Ausgewählter Auszug:
· · · ·
Der Gruppenraum der Mohnblumen unterscheidet sich – zumindest auf den ersten Blick – nicht groß von den anderen bei den Blumen-Kids. Silvia Angrick sieht es aber trotzdem sofort: "Der Raum ist deutlich barrierefreier als die anderen Räume", sagt die Erzieherin. Damit können dort auch Kinder mit einem besonderen Förderbedarf betreut werden. Und genau dieses Angebot macht das Kinderhaus der Hans-Wendt-Stiftung zu einem mit Modellcharakter.
Barrierefrei ist der Raum vor allem in Bezug auf die Schränke. So gibt es in der Nachbargruppe zum Beispiel Ablagen für die Erzieher und die Mappen der Kinder. Als die Einrichtung eröffnet wurde, standen solche Möbelstücke auch bei den Mohnblumen. Doch mittlerweile wurden sie abgebaut. Das Problem: Die Kleinen wollten ständig an die Schränke ran – auch wenn dort gar nichts für sie gelagert wurde. Entsprechend häufig mussten Angrick und ihre Kollegen nein sagen. "Regelgruppenkinder können das gut akzeptieren, für Kinder mit Autismus-Spektrum-Störung ist das aber unglaublich schwierig", sagt sie. Um die Mädchen und Jungen nicht immer wieder in die Schranken weisen zu müssen, wurde der Gruppenraum – in Absprache mit den Frühförderkräften – entsprechend umgestaltet. "Das hat den Vorteil, dass wir nun immer sagen können: 'Du kannst, das geht'", erzählt die Pädagogin.
· · · ·
Zur Aufgabe: Setze den Bericht über den barrierefreien Gruppenraum der Mohnblumen im Anschluss an seinen letzten Satz fort.

Datenbereich:
· · · ·
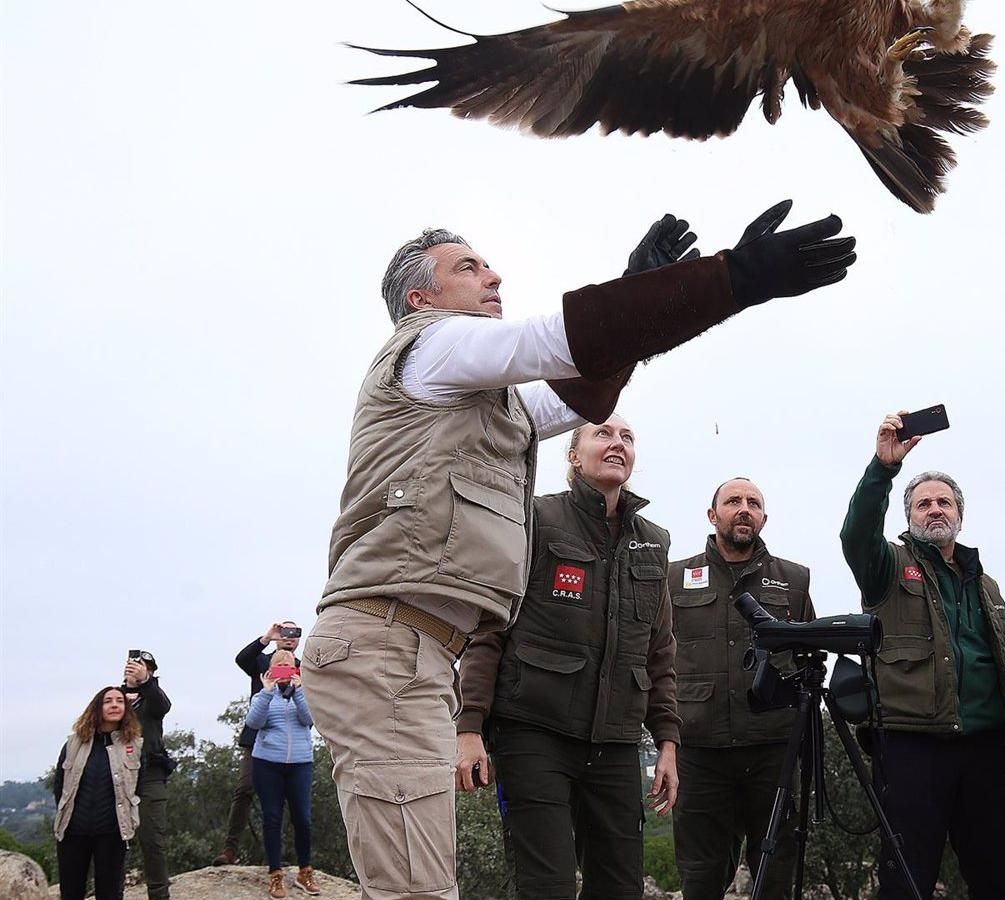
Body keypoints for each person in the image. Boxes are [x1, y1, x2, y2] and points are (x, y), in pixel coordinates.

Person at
· · · ·
Antwortbereich:
Vorbereitung auf reguläre Gruppe
Alles in allem kommt die Einrichtung momentan auf fünf Gruppen, zwei davon sind sogenannte Schwerpunkt-Plus-Gruppen. Eine fokussiert sich auf den Bereich Sprache, die andere – die Mohnblumen – auf den Übergang. In der werden aber nicht nur Kinder mit einem erhöhten Förderbedarf betreut. "Die Gruppe wird mit Mädchen und Jungen aufgefüllt, die einen einfacheren Einstieg in den Kita-Alltag benötigen, zum Beispiel weil sie besonders schüchtern sind", erklärt Nadine Wernicke, pädagogische Leiterin der Kinderhäuser. Von denen gebe es zurzeit vier in der Gruppe, fünf hätten einen anerkannten Förderbedarf. Sobald die Kleinen fit für die reguläre Betreuung sind, wechseln sie in eine andere Gruppe. Deshalb firmieren die Mohnblumen auch unter dem Titel Übergang.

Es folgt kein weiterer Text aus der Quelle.